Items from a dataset
*** Block opens ***

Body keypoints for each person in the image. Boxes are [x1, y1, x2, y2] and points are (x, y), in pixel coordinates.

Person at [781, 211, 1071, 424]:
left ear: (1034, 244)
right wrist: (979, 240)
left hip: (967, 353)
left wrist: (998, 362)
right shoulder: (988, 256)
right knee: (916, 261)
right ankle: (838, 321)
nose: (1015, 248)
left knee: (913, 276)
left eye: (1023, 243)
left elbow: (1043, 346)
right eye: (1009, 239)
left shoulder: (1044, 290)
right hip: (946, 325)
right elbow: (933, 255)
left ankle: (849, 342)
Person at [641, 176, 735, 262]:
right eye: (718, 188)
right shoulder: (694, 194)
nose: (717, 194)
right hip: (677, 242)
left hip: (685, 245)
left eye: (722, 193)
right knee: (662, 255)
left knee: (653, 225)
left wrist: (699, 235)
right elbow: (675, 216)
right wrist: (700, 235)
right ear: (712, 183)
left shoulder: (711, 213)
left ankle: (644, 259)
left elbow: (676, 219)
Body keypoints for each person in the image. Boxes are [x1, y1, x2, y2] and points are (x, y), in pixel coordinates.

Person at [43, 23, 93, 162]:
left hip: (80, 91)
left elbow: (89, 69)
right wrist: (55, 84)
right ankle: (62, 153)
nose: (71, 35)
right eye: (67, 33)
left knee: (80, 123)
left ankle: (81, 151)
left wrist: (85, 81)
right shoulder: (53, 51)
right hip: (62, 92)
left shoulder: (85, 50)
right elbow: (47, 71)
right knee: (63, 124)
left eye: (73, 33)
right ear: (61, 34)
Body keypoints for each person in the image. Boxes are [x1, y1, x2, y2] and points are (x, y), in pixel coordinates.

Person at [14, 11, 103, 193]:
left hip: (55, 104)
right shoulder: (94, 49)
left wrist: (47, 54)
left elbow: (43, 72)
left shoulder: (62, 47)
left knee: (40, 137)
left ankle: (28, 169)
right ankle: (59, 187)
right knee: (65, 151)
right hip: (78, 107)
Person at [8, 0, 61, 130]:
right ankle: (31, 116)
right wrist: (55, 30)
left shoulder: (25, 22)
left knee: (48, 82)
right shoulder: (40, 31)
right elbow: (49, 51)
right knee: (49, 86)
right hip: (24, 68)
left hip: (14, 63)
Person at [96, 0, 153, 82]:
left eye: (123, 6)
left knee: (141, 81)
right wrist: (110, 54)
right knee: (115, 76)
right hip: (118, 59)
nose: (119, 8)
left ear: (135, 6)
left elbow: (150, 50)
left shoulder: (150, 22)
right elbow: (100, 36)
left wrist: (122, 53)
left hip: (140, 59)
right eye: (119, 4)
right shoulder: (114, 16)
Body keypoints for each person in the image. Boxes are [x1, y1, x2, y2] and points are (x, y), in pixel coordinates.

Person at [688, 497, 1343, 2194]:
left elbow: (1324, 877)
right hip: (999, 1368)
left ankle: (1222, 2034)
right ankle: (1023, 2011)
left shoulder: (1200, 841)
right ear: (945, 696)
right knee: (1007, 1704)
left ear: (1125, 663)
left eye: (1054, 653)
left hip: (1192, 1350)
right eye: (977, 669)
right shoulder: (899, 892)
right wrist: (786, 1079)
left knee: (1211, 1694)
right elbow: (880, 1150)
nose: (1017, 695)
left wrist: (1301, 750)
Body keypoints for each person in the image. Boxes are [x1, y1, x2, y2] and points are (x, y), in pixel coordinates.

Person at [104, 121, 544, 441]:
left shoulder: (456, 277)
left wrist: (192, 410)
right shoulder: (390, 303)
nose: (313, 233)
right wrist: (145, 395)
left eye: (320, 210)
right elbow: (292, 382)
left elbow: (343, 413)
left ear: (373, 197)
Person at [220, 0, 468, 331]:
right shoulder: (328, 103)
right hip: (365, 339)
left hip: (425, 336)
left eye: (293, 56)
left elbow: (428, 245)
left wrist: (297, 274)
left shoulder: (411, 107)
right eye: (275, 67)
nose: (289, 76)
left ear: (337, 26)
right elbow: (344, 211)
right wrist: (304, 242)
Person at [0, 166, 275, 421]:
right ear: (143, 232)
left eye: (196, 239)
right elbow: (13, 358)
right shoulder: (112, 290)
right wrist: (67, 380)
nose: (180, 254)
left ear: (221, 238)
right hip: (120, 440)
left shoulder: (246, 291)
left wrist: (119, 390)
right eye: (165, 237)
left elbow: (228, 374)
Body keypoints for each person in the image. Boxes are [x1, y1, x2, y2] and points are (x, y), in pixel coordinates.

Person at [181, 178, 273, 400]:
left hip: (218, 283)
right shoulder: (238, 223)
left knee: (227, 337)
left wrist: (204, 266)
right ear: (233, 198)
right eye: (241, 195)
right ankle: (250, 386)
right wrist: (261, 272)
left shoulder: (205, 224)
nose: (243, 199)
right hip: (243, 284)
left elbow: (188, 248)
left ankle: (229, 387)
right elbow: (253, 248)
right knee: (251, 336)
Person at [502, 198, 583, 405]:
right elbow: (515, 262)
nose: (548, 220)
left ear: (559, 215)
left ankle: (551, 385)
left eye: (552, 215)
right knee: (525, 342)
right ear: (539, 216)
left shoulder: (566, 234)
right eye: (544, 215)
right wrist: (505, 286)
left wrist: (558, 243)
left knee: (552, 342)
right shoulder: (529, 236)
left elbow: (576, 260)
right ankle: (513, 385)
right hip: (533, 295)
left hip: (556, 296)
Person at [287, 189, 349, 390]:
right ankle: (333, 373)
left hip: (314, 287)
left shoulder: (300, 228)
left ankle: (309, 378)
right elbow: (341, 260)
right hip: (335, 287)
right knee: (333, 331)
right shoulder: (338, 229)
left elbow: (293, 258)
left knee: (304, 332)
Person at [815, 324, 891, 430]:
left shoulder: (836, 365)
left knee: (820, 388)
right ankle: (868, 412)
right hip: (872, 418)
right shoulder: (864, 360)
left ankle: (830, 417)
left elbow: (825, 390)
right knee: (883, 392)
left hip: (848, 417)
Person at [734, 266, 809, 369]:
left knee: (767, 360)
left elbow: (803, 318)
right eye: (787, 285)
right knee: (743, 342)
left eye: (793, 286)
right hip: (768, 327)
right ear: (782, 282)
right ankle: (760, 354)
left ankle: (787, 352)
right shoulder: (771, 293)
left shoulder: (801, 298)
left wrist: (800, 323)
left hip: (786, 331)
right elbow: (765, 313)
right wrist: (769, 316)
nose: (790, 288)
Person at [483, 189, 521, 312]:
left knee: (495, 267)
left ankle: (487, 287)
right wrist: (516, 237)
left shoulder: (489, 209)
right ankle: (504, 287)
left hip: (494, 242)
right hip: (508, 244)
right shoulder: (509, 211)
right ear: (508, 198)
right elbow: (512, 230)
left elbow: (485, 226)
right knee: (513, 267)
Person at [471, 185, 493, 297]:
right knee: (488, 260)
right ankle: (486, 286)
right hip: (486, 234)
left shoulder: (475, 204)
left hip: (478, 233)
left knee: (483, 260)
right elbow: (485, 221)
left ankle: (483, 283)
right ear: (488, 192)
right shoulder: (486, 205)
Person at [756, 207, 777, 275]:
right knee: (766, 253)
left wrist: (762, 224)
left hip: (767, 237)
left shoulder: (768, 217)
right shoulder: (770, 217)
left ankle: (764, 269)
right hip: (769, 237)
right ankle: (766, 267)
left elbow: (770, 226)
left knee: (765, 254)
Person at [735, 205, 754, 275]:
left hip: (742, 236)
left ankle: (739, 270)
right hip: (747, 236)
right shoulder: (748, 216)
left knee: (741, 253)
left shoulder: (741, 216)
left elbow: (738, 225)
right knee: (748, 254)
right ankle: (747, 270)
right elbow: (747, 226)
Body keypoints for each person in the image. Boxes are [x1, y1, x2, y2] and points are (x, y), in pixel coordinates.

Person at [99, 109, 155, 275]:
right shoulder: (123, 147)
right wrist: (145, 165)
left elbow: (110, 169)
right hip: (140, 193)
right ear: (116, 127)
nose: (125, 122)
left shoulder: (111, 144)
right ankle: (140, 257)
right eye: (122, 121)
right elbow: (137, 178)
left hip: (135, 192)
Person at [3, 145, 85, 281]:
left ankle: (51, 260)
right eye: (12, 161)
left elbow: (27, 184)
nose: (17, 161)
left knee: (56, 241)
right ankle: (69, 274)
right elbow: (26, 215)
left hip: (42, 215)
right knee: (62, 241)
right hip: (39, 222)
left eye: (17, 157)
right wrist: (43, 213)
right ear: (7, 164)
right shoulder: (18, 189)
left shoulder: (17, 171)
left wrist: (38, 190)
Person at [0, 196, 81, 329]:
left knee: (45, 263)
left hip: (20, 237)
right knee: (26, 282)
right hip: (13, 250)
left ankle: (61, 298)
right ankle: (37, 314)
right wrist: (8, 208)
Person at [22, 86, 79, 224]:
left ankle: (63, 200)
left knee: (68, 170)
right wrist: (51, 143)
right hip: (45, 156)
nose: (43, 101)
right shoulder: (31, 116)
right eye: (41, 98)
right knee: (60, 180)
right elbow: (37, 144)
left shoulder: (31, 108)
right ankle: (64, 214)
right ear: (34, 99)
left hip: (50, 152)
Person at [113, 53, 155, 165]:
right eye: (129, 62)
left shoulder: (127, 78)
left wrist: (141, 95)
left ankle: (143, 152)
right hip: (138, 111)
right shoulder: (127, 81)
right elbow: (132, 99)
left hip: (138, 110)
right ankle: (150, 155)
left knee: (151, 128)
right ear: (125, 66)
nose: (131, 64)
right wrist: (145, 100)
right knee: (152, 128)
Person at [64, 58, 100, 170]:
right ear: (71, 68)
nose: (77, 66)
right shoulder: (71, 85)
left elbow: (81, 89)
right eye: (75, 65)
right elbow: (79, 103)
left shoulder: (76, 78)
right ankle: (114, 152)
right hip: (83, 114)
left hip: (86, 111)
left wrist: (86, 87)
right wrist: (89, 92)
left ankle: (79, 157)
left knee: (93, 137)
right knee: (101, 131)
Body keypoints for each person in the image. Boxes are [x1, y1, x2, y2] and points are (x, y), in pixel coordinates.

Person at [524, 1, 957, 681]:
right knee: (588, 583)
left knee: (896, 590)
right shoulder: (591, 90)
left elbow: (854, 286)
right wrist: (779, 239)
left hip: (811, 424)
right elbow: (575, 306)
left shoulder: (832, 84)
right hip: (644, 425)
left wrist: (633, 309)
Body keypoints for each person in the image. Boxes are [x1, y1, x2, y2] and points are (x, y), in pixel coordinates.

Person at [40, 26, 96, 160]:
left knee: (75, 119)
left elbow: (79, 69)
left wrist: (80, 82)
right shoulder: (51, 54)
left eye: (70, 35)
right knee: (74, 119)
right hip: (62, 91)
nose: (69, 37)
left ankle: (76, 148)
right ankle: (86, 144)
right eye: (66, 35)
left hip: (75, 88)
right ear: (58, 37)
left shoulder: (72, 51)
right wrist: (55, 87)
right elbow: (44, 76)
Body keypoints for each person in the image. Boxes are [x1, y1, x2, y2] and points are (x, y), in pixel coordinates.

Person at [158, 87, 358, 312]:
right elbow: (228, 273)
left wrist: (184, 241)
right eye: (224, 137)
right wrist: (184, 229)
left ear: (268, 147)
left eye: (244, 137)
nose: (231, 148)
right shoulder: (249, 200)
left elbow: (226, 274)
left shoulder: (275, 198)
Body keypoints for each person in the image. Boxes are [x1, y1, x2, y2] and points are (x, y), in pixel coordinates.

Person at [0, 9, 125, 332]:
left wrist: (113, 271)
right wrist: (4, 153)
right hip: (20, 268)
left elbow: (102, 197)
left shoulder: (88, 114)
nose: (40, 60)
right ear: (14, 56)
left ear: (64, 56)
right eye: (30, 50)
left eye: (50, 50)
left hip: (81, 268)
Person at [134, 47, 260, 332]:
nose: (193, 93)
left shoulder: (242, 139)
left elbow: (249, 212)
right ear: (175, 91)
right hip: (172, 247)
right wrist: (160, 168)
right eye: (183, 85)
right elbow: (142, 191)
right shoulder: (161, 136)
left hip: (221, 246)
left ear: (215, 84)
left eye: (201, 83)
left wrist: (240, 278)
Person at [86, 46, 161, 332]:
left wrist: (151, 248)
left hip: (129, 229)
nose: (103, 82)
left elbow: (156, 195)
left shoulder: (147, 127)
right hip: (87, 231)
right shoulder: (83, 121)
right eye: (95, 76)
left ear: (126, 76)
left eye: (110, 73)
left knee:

*** Block closes ***

Your assignment: Proceeding from the line containing "right ankle: (513, 385)" through the line containing "right shoulder: (748, 216)", transcribe the lines above exactly, both end lines included.

Task response:
right ankle: (513, 385)
right hip: (533, 295)
left hip: (556, 296)
Person at [287, 189, 349, 390]:
right ankle: (333, 373)
left hip: (314, 287)
left shoulder: (300, 228)
left ankle: (309, 378)
right elbow: (341, 260)
right hip: (335, 287)
right knee: (333, 331)
right shoulder: (338, 229)
left elbow: (293, 258)
left knee: (304, 332)
Person at [815, 324, 891, 430]:
left shoulder: (836, 365)
left knee: (820, 388)
right ankle: (868, 412)
right hip: (872, 418)
right shoulder: (864, 360)
left ankle: (830, 417)
left elbow: (825, 390)
right knee: (883, 392)
left hip: (848, 417)
Person at [734, 266, 809, 369]:
left knee: (767, 360)
left elbow: (803, 318)
right eye: (787, 285)
right knee: (743, 342)
left eye: (793, 286)
right hip: (768, 327)
right ear: (782, 282)
right ankle: (760, 354)
left ankle: (787, 352)
right shoulder: (771, 293)
left shoulder: (801, 298)
left wrist: (800, 323)
left hip: (786, 331)
right elbow: (765, 313)
right wrist: (769, 316)
nose: (790, 288)
Person at [483, 189, 521, 312]:
left knee: (495, 267)
left ankle: (487, 287)
right wrist: (516, 237)
left shoulder: (489, 209)
right ankle: (504, 287)
left hip: (494, 242)
right hip: (508, 244)
right shoulder: (509, 211)
right ear: (508, 198)
right elbow: (512, 230)
left elbow: (485, 226)
right knee: (513, 267)
Person at [471, 185, 493, 297]:
right knee: (488, 260)
right ankle: (486, 286)
right hip: (486, 234)
left shoulder: (475, 204)
left hip: (478, 233)
left knee: (483, 260)
right elbow: (485, 221)
left ankle: (483, 283)
right ear: (488, 192)
right shoulder: (486, 205)
Person at [756, 207, 777, 275]:
right knee: (766, 253)
left wrist: (762, 224)
left hip: (767, 237)
left shoulder: (768, 217)
right shoulder: (770, 217)
left ankle: (764, 269)
right hip: (769, 237)
right ankle: (766, 267)
left elbow: (770, 226)
left knee: (765, 254)
Person at [735, 205, 754, 275]:
left hip: (742, 236)
left ankle: (739, 270)
right hip: (747, 236)
right shoulder: (748, 216)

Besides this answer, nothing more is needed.